Film Review: Entrance [2012]


I think that this film was suggested to me by an acquaintance.
I think we were having a conversation about moody psychological horror films that were a “slow burn”.
The kind of psychological horror film that slowly creeps up on you and before you know it, it’s inside your head, knocking all of your favorite cherished things off of the shelves in your mind.
Unfortunately, this was not one of those films.
Slow, yes. It was quite slow.
For the first two-thirds of the film we follow a plain/pretty twenty-something barista as she walks back and forth from work and goes to sleep and wakes up and feeds her dog and little else.
Yes, I got the sense that she was supposed to be “alienated”. Alone in the city.
Surrounded by people, but unable to establish a deep and meaningful connection with any of them.
I got that.
But I also got bored.
I spent the first two-thirds kind of admiring the sense of “pace” that is rarely seen in contemporary American films and I was, indeed, hoping that it would be a slow-burn.
I was also hoping that this wasn’t the kind of film that had subtle fore-shadowing so you’d feel compelled to watch the film twice to notice the prophetic moments that you didn’t notice the first time through.
Because I truly didn’t want to watch the first two-thirds of this film again.
Thankfully, if it was, I don’t care, because I’m not going to watch this again.
Because at the two-third point, suddenly the film turns into an artless masked killer with an ax movie.
At least it got interesting, but it didn’t make up for the first hour and a half of boring.
The lead gets knocked down, knocked out, and tied and taped and gagged.
Then she spends the last third of the film kind of trying to escape and hide from the masked ax killer.
I think that the first two-thirds of the film were supposed to build a sympathetic interest in the lead actress so that we would be invested in her fate.   But they didn’t and I wasn’t and I didn’t care if she escaped or was given a brand new ax wound as a goodbye gift.
The supporting characters are also a group of those forgettable average low-level hipster-types with half-hearted beards and shaggy haircuts and collared shirts with the collars and cuffs roguishly unbuttoned.   I was also unable to care about what happened to any of these characters who sort of pointlessly drift in and out of the view of the camera saying and doing nothing worth remembering
Perhaps this was an attempt at an existential slasher film.
An exploration of ennui.
If so, the formulaic execution of the final third of the film confounds this intention.

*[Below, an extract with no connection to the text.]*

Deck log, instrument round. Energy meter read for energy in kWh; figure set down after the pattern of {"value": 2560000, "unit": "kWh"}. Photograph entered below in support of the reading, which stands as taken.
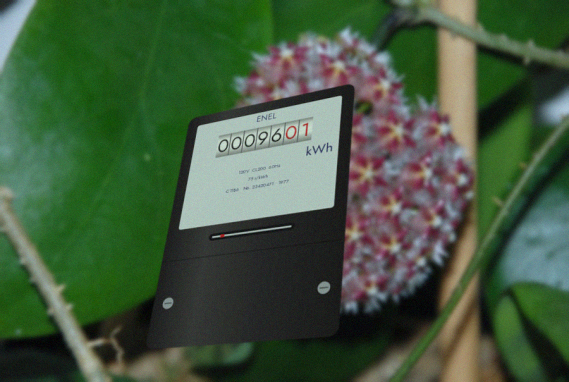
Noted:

To the films credit, it wasn’t unwatchable. I made it all the way through to the end.
Also the soundtrack was complimentary to the images and the first two-thirds of the film were quite believable.   And boring.
The actors were naturalistic and believable and their performances weren’t overly self-conscious or presentational. But they were still forgettable.
The camera seems to have been operated completely handheld.
If done well, this method can add a believable and naturalistic feel to the composition of scenes and can be quite immersive.   Unfortunately in this film, it was not used successfully, and the camera movement soon becomes a character in itself, making the camera operator a character in the film as they follow the actress at close-range, seeming to improvise every shot, making it up as they go along.
If they had the actress do something other than get ambushed and bound and play hide-and-go-seek for a third of the film it might have made an interesting drama along the lines of Paris, Texas (1984) or Bodies, Rest, and Motion (1993), or Next Stop Wonderland (1998).   But they didn’t and it didn’t.
I checked out the listing on and the synopsis is as follows:
“ENTRANCE is about the limits of our perception, how the things lurking on the periphery of our lives can lead to horrific conclusions; about how she fell out of love with the city, but it wouldn't let her go.”
This may have been the intention of the creators, but it certainly was not the end result.
I gave them three stars on because I was able to endure the whole thing and they were at least successful in combining sound and moving images to tell a story.
But I wouldn’t want to subject myself to this two-thirds boring / one-third unimaginative contemporary slasher film again.